--- Exercise prompt ---
Can you pull out every line of the material that contains the word "spread", with case counting?

·····

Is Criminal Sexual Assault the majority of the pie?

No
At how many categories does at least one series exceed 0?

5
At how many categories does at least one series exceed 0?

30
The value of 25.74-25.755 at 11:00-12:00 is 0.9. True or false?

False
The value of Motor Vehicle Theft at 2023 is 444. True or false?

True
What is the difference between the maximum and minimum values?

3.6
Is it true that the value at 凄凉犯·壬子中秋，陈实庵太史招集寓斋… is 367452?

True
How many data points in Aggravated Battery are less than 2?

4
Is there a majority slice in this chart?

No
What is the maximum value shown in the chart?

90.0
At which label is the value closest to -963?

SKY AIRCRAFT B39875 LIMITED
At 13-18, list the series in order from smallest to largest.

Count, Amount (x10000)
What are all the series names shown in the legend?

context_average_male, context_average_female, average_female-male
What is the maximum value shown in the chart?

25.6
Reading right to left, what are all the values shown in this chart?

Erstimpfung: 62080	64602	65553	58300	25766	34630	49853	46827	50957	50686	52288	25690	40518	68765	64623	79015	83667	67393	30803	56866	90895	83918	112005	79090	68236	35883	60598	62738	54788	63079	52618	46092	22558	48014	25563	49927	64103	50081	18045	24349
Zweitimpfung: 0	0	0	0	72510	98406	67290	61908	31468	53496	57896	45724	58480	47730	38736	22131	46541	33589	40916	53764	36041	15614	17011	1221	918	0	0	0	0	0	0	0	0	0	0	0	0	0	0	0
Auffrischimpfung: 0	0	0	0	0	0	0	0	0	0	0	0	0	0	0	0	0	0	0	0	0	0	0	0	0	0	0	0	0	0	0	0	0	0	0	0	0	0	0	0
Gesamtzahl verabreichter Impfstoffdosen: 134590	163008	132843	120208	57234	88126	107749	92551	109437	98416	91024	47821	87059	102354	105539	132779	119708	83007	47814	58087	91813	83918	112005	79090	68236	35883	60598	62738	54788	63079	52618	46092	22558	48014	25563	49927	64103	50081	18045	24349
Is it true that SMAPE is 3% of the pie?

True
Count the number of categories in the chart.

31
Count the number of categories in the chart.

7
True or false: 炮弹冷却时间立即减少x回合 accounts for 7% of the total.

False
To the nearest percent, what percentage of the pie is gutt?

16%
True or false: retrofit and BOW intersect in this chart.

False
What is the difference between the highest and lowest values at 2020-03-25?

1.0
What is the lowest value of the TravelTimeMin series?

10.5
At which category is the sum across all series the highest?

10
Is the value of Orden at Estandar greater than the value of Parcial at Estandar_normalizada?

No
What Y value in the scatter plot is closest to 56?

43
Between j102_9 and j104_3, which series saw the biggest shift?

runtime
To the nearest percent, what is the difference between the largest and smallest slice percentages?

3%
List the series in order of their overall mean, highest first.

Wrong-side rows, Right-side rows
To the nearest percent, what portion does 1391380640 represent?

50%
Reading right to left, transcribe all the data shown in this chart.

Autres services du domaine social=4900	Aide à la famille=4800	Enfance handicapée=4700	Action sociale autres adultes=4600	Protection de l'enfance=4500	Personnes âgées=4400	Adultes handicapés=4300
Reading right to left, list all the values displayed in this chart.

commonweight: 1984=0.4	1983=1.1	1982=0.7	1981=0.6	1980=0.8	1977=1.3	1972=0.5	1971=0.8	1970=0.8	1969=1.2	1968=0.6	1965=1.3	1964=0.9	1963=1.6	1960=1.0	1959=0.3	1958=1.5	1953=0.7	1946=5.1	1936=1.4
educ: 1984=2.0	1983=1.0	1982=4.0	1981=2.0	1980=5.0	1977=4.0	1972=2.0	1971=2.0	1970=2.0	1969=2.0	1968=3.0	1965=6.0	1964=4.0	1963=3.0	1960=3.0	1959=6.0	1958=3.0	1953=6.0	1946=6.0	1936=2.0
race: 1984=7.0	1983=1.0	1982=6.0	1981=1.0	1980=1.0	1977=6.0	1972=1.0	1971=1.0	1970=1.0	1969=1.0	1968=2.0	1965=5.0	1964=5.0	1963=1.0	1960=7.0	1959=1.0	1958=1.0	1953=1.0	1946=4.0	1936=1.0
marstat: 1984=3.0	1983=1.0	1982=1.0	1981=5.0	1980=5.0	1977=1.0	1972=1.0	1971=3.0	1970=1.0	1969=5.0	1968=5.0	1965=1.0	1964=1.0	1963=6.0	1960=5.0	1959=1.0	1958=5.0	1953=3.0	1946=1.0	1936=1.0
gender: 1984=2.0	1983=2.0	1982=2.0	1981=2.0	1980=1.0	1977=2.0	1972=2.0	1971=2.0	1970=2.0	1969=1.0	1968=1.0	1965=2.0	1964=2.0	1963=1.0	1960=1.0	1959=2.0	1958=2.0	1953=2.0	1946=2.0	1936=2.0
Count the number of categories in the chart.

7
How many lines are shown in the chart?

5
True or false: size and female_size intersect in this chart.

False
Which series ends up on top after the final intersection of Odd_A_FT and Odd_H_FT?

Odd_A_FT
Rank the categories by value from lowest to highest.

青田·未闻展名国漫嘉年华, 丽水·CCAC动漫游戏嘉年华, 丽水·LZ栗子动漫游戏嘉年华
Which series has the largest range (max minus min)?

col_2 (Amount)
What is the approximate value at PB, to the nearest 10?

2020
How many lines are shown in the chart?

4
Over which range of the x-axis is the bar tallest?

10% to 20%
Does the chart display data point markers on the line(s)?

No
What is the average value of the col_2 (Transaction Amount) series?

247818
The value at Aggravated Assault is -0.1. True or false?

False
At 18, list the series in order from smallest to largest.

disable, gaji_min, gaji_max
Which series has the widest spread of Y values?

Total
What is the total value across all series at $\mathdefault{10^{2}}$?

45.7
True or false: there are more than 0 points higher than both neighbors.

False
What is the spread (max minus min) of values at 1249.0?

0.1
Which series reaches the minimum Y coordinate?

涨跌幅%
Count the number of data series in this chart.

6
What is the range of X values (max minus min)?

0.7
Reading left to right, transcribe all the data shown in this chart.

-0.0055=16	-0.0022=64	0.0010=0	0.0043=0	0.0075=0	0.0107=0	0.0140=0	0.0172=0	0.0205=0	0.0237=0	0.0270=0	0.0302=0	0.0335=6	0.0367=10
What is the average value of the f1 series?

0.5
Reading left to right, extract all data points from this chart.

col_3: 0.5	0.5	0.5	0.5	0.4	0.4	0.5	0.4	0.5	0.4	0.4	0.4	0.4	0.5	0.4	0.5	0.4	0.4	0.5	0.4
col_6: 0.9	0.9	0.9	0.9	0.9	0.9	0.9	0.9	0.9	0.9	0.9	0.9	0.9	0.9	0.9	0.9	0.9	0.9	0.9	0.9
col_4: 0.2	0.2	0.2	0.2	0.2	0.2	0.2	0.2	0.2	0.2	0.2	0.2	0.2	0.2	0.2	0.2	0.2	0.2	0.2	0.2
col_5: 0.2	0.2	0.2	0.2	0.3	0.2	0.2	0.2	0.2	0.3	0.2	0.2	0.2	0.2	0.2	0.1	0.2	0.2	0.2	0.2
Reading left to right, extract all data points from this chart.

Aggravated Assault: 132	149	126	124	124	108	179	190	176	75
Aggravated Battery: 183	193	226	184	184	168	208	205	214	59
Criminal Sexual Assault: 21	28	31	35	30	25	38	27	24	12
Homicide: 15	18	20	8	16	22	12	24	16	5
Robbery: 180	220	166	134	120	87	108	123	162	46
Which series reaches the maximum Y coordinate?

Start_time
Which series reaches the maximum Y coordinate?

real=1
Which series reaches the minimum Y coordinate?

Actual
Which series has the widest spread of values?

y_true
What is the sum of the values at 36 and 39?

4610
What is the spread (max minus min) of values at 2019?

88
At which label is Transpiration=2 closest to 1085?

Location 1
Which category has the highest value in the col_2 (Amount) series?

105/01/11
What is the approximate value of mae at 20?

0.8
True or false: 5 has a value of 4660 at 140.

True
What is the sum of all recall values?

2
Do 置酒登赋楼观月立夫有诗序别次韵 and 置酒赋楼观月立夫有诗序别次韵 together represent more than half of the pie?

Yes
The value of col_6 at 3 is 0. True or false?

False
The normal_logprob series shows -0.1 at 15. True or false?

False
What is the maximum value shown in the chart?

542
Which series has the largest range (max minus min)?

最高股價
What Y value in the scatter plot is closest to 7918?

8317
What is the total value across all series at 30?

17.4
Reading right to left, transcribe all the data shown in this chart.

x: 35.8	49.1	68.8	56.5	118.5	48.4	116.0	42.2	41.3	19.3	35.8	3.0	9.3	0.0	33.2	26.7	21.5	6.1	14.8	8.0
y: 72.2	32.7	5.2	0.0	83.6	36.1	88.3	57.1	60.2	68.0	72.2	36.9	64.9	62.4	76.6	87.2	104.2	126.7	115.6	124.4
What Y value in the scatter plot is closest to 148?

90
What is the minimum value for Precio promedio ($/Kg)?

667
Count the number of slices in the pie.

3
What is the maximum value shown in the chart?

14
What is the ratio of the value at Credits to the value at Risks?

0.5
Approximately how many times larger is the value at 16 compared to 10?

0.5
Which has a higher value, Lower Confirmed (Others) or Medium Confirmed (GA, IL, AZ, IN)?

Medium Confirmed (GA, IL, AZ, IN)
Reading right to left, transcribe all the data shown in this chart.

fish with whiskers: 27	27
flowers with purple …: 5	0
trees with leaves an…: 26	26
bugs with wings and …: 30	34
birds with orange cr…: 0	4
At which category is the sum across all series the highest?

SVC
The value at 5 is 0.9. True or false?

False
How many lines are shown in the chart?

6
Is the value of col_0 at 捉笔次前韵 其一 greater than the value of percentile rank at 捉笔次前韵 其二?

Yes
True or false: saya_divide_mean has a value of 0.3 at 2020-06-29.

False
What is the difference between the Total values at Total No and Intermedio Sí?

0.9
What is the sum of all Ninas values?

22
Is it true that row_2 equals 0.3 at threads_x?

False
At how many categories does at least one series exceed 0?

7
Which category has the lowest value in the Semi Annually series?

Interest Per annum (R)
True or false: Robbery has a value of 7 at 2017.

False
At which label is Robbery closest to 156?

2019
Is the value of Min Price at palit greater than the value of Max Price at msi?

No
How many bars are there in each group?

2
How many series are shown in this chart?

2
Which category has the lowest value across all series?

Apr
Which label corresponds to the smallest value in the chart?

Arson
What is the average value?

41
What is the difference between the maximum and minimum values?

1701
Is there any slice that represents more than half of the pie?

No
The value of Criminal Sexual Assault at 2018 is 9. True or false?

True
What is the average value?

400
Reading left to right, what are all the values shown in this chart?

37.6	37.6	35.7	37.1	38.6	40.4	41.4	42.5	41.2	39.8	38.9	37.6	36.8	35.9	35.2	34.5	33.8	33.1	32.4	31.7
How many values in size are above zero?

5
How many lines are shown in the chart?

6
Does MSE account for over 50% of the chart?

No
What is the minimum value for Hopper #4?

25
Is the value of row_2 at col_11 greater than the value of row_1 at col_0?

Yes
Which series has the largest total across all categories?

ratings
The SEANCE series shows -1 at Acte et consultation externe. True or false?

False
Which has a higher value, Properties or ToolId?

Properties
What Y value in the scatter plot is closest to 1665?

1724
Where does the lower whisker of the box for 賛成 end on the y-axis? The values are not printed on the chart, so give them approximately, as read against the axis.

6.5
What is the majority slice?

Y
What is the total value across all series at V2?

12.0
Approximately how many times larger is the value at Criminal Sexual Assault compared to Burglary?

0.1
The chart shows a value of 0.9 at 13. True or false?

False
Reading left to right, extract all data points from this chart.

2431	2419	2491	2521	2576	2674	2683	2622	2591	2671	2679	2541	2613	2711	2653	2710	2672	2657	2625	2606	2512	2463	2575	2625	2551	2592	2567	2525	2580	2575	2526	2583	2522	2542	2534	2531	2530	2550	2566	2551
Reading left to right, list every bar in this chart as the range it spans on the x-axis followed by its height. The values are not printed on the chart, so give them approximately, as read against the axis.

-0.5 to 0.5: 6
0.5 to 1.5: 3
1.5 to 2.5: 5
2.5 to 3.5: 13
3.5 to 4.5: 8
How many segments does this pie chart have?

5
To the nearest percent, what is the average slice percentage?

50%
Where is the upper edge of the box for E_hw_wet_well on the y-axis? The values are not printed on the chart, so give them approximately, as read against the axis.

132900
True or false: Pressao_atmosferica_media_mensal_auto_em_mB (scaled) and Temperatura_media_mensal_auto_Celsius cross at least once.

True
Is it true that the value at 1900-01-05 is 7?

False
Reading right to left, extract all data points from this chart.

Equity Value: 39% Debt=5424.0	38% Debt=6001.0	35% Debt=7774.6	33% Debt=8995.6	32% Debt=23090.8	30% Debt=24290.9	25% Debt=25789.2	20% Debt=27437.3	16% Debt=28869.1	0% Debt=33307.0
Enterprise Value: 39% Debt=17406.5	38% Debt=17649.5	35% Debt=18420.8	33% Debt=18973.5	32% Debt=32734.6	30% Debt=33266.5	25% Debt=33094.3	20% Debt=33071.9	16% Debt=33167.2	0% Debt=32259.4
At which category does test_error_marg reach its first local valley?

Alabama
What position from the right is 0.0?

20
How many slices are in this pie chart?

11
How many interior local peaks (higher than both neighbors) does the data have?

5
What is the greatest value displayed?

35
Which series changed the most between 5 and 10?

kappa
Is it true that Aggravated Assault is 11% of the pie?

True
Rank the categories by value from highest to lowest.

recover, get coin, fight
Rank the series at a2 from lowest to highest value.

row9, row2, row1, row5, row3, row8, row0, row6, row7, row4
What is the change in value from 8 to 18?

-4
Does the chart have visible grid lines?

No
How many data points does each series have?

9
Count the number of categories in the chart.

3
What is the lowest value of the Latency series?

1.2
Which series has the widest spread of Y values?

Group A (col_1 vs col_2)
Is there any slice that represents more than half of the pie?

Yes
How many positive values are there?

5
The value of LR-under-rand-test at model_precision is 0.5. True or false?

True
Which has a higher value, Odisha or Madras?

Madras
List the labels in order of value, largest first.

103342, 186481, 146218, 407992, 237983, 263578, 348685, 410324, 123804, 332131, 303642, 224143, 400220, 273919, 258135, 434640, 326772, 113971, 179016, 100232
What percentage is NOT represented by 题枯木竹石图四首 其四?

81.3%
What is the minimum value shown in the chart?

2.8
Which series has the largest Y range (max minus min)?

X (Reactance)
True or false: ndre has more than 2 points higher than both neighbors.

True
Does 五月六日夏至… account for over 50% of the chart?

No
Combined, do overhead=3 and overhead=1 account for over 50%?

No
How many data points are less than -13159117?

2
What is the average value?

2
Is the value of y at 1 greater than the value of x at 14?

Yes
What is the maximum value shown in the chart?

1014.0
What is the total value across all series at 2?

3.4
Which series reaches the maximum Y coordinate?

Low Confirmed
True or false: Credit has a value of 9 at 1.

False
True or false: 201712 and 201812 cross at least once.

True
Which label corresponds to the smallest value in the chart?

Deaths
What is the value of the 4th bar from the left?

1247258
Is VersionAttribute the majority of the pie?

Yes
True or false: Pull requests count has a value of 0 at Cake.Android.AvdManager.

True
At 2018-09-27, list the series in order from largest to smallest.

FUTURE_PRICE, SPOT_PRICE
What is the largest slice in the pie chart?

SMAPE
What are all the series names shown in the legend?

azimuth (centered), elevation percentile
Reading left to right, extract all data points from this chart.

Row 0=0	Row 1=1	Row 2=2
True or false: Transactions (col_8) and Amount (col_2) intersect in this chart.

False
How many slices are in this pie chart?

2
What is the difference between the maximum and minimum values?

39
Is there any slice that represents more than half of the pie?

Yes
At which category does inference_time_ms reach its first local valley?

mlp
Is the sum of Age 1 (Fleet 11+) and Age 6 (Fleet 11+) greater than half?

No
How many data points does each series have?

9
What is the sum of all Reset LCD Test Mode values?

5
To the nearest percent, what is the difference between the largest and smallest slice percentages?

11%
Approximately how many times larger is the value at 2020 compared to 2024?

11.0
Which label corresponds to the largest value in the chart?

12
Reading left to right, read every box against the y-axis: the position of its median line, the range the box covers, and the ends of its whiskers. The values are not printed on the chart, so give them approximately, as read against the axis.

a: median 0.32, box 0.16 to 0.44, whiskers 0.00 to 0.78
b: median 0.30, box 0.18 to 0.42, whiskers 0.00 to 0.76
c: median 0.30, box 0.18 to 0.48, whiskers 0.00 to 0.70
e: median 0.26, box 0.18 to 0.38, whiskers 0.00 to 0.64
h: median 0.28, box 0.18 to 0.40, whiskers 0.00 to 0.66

·····

--- Solution for this task ---
Which series has the widest spread of Y values?
What is the spread (max minus min) of values at 1249.0?
Which series has the widest spread of values?
What is the spread (max minus min) of values at 2019?
Which series has the widest spread of Y values?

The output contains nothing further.